» **Exercise instructions**: After locating the line with "خرید اتریوم" in the data that follows, return it and every later line exactly, up to and including the line with "yuntamiento de San Vicente de".

□ □ □ □ □

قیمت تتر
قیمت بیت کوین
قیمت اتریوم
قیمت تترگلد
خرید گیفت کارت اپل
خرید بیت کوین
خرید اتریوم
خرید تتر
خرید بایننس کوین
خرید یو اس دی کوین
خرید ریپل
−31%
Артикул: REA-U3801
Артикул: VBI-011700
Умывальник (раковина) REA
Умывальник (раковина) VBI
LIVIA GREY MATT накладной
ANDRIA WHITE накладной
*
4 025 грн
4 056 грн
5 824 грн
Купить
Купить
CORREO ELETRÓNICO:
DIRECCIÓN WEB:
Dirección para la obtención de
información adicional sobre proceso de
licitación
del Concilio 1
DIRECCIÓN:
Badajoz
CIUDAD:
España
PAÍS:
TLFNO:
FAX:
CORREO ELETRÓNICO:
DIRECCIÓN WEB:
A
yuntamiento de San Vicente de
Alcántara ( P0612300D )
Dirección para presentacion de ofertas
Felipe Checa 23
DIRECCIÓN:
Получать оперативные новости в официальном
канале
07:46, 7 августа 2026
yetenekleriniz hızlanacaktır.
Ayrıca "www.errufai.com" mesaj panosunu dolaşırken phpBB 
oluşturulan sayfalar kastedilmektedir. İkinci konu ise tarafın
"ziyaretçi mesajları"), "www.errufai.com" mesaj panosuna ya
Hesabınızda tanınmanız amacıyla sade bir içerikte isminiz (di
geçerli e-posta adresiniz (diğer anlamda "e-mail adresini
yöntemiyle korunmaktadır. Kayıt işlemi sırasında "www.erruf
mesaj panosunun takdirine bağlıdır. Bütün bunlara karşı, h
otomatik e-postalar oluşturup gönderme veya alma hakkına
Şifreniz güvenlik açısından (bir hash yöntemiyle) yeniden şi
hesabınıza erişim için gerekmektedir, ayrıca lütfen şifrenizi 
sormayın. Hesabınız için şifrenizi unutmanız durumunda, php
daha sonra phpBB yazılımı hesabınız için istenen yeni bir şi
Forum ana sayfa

□ □ □ □ □

» **Answer to the problem**:
خرید اتریوم
خرید تتر
خرید بایننس کوین
خرید یو اس دی کوین
خرید ریپل
−31%
Артикул: REA-U3801
Артикул: VBI-011700
Умывальник (раковина) REA
Умывальник (раковина) VBI
LIVIA GREY MATT накладной
ANDRIA WHITE накладной
*
4 025 грн
4 056 грн
5 824 грн
Купить
Купить
CORREO ELETRÓNICO:
DIRECCIÓN WEB:
Dirección para la obtención de
información adicional sobre proceso de
licitación
del Concilio 1
DIRECCIÓN:
Badajoz
CIUDAD:
España
PAÍS:
TLFNO:
FAX:
CORREO ELETRÓNICO:
DIRECCIÓN WEB:
A
yuntamiento de San Vicente de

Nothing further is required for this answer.